А в тот день, ну, когда это было-то? Точно-то и не упомню, но после Покрова Пресвятой Богородицы — это точно. Заутреню отец настоятель отслужил, мне велел спать идти — мол, разит от тебя Селифан, как от старой бочки. А коли из причта кто нажалуется, так опять тебя в чёрные работы сошлю. А мне что — в чёрные, так в чёрные. У меня с утра в башке тарарам, а я с этим тарарамом еще и в колокола бил! А вы попробуйте зимой да осенью на колокольне стоять, чтобы ветер все косточки продувал, так как же тут не погреться?

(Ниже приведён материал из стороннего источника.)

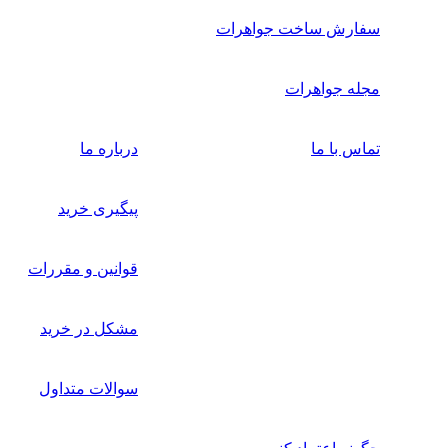
سفارش ساخت جواهرات
مجله جواهرات
تماس با ما
درباره ما
پیگیری خرید
قوانین و مقررات
مشکل در خرید
سوالات متداول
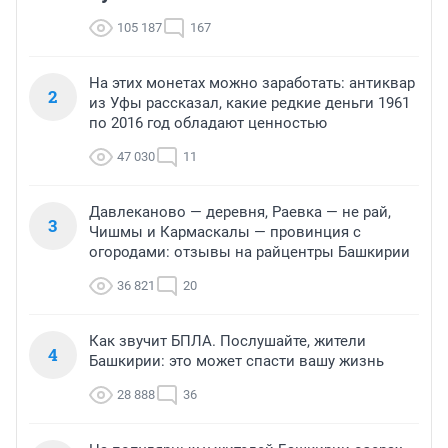
105 187
167
На этих монетах можно заработать: антиквар
2
из Уфы рассказал, какие редкие деньги 1961
по 2016 год обладают ценностью
47 030
11
Давлеканово — деревня, Раевка — не рай,
3
Чишмы и Кармаскалы — провинция с
огородами: отзывы на райцентры Башкирии
36 821
20
Как звучит БПЛА. Послушайте, жители
4
Башкирии: это может спасти вашу жизнь
28 888
36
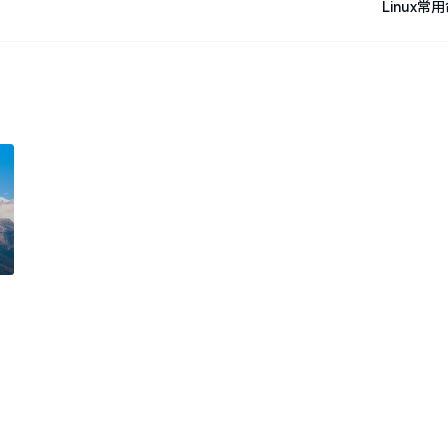
Linux常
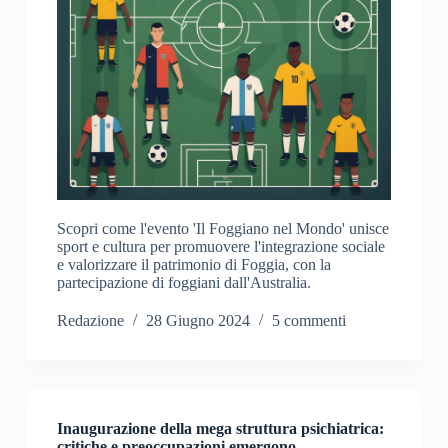
Scopri come l'evento 'Il Foggiano nel Mondo' unisce
sport e cultura per promuovere l'integrazione sociale
e valorizzare il patrimonio di Foggia, con la
partecipazione di foggiani dall'Australia.
Redazione
28 Giugno 2024
5 commenti
Inaugurazione della mega struttura psichiatrica:
critiche e preoccupazioni emergono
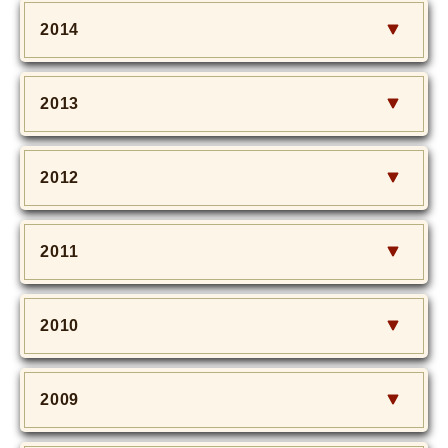
2014
2013
2012
2011
2010
2009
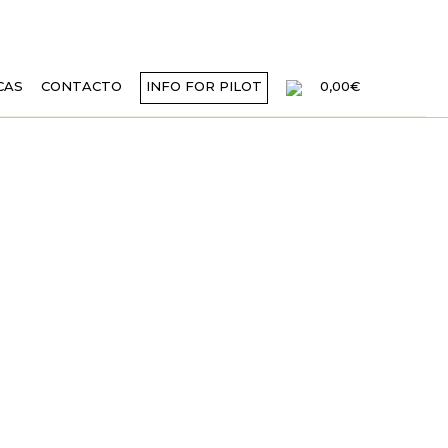
CAS
CONTACTO
INFO FOR PILOT
0,00€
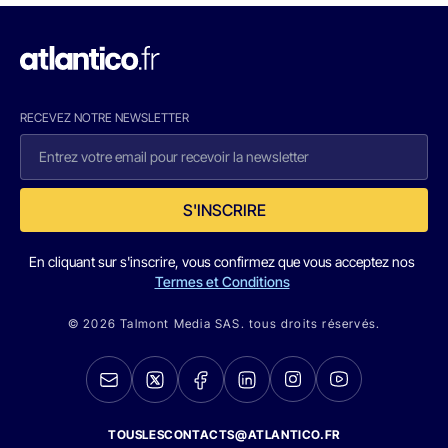
RECEVEZ NOTRE NEWSLETTER
S'INSCRIRE
En cliquant sur s'inscrire, vous confirmez que vous acceptez nos
Termes et Conditions
© 2026 Talmont Media SAS. tous droits réservés.
TOUSLESCONTACTS@ATLANTICO.FR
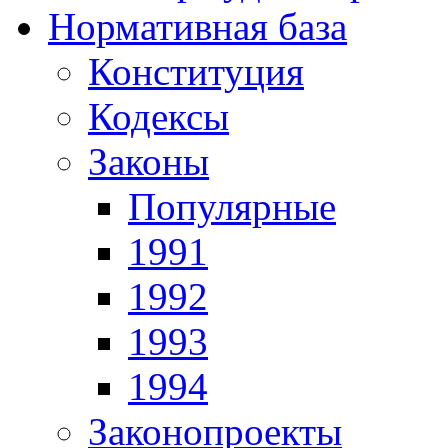
Нормативная база
Конституция
Кодексы
Законы
Популярные
1991
1992
1993
1994
Законопроекты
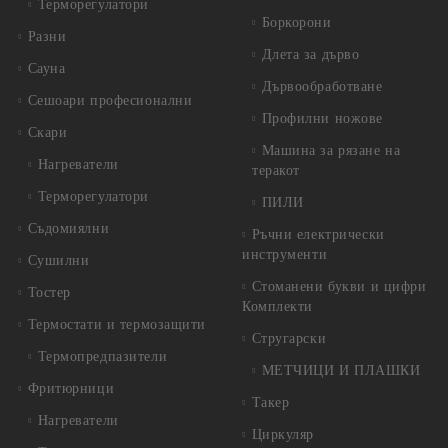
Терморегулатори
Боркорони
Разни
Длета за дърво
Сауна
Дървообработване
Сешоари професионални
Профилни ножове
Скари
Машина за рязане на
Нагреватели
теракот
Терморегулатори
ПИЛИ
Съдомиялни
Ръчни електрически
инструменти
Сушилни
Стоманени букви и цифри
Тостер
Комплекти
Термостати и термозащити
Стругарски
Термопредпазители
МЕТЧИЦИ И ПЛАШКИ
Фритюрници
Такер
Нагреватели
Циркуляр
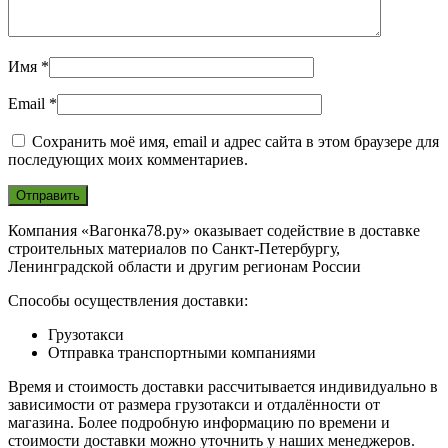
Имя
*
Email
*
Сохранить моё имя, email и адрес сайта в этом браузере для
последующих моих комментариев.
Компания «Вагонка78.ру» оказывает содействие в доставке
строительных материалов по Санкт-Петербургу,
Ленинградской области и другим регионам России
Способы осуществления доставки:
Грузотакси
Отправка транспортными компаниями
Время и стоимость доставки рассчитывается индивидуально в
зависимости от размера грузотакси и отдалённости от
магазина. Более подробную информацию по времени и
стоимости доставки можно уточнить у наших менеджеров.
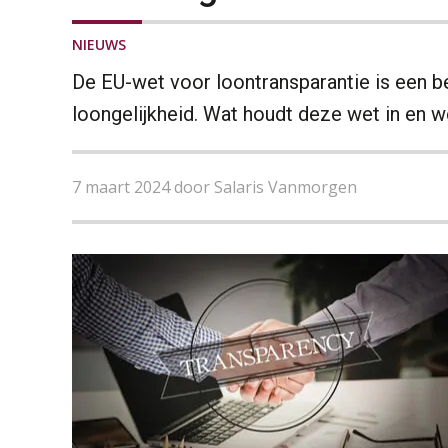
NIEUWS
De EU-wet voor loontransparantie is een be
loongelijkheid. Wat houdt deze wet in en 
7 maart 2024 door Salaris Vanmorgen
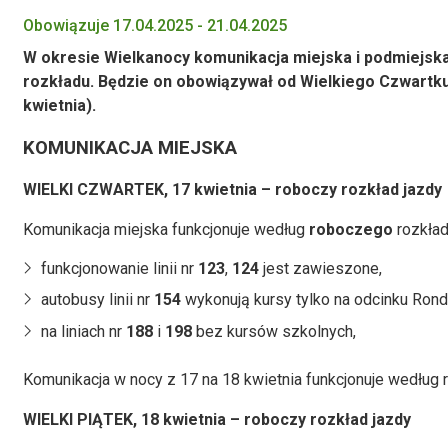
Obowiązuje 17.04.2025 - 21.04.2025
W okresie Wielkanocy komunikacja miejska i podmiejsk
rozkładu. Będzie on obowiązywał od Wielkiego Czwartku
kwietnia).
KOMUNIKACJA MIEJSKA
WIELKI CZWARTEK, 17 kwietnia – roboczy rozkład jazdy
Komunikacja miejska funkcjonuje według
roboczego
rozkład
funkcjonowanie linii nr
123
,
124
jest zawieszone,
autobusy linii nr
154
wykonują kursy tylko na odcinku Rond
na liniach nr
188
i
198
bez kursów szkolnych,
Komunikacja w nocy z 17 na 18 kwietnia funkcjonuje według r
WIELKI PIĄTEK, 18 kwietnia – roboczy rozkład jazdy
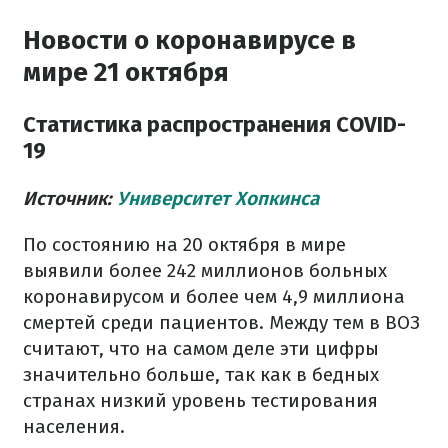
Новости о коронавирусе в
мире 21 октября
Статистика распространения COVID-
19
Источник:
Университет Хопкинса
По состоянию на 20 октября в мире
выявили более 242 миллионов больных
коронавирусом и более чем 4,9 миллиона
смертей среди пациентов. Между тем в ВОЗ
считают, что на самом деле эти цифры
значительно больше, так как в бедных
странах низкий уровень тестирования
населения.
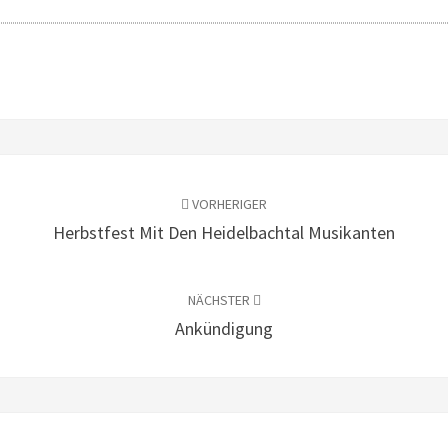
VORHERIGER
Herbstfest Mit Den Heidelbachtal Musikanten
NÄCHSTER
Ankündigung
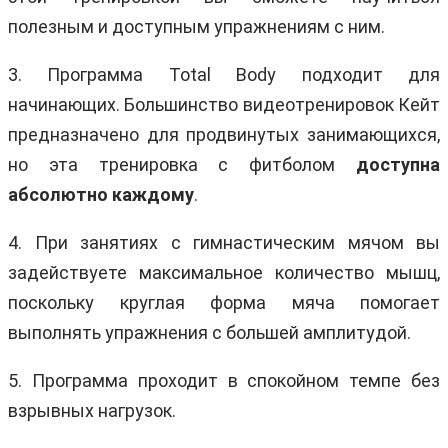
полезным и доступным упражнениям с ним.
3. Программа Total Body подходит для
начинающих. Большинство видеотренировок Кейт
предназначено для продвинутых занимающихся,
но эта тренировка с фитболом
доступна
абсолютно каждому
.
4. При занятиях с гимнастическим мячом вы
задействуете максимальное количество мышц,
поскольку круглая форма мяча помогает
выполнять упражнения с большей амплитудой.
5. Программа проходит в спокойном темпе без
взрывных нагрузок.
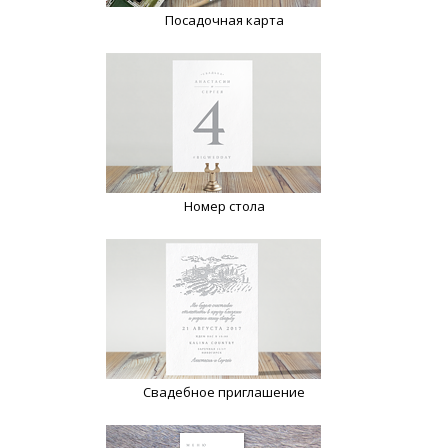
Посадочная карта
Номер стола
Свадебное приглашение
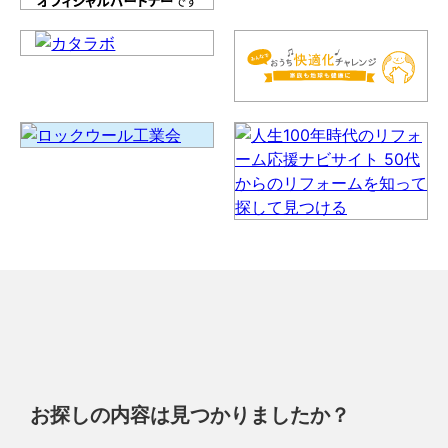
お探しの内容は見つかりましたか？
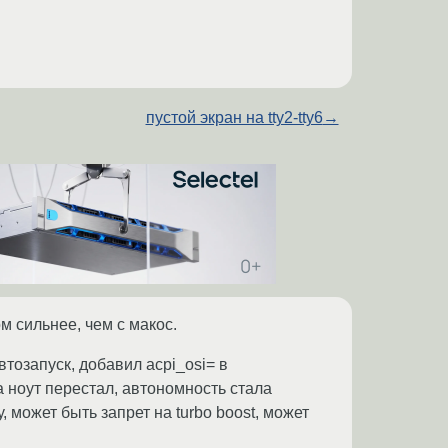
пустой экран на tty2-tty6
→
ом сильнее, чем с макос.
тозапуск, добавил acpi_osi= в
 ноут перестал, автономность стала
 может быть запрет на turbo boost, может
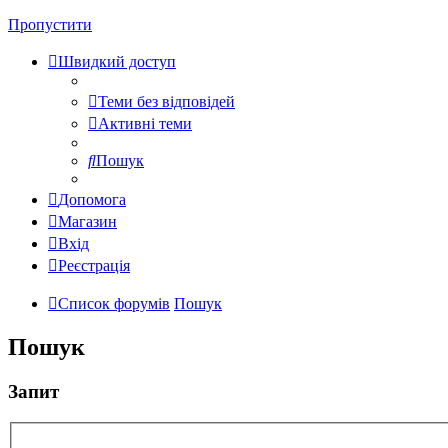
Пропустити
Швидкий доступ
Теми без відповідей
Активні теми
Пошук
Допомога
Магазин
Вхід
Реєстрація
Список форумів
Пошук
Пошук
Запит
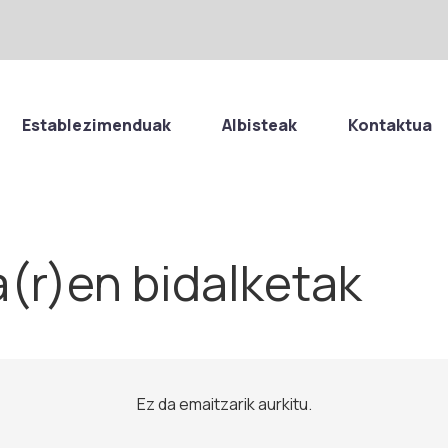
Establezimenduak
Albisteak
Kontaktua
(r)en bidalketak
Ez da emaitzarik aurkitu.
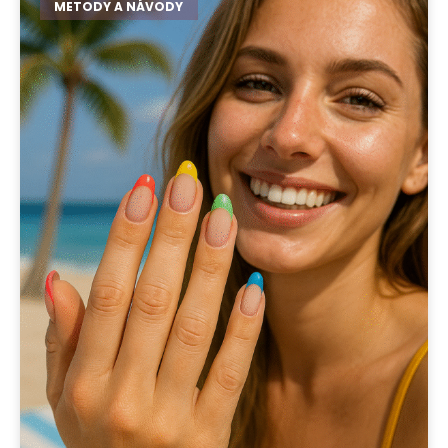
METODY A NÁVODY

Конечно, лучше бы я сразу отца-настоятеля послушался, спать ушел, так нет… После заутрени помогли добрые люди — шкалик поставили. А после обедни кума пожалела — стаканчик красненького поднесла, я и повеселел немного. Потом, как вечернюю отслужили, совсем мне худо стало. Вроде бы идти пора, ночь скоро, а я стою перед колокольней, думаю, где бы мне хошь пятак взять, на поправку башки, а тут и они идут. Или едут? Точно уже и не помню, кажись, вначале копыта застучали. Поворачиваюсь — стоят два барина. Оба невысокие, в шляпах, в польтах нарядных, с тросточками. Первый, постарше — хоть и волосатый, как обезьяна, но видно, что русский. Другой — молодой совсем, с усиками, как у кота или у государя Петра Великого, что я в кунц-камере зрел, по морде видно, что немец. Третий еще с ними был, но вдалеке стоял, не рассмотрел поначалу. У третьего-то башка длинная, волосьями он махал да на четвереньках стоял. Ну перебрал, чего уж такого. Он даже и говорить не мог, мычал что-то или ржал. Видно, что здоровый мужик. На четырех стоит, а выше меня.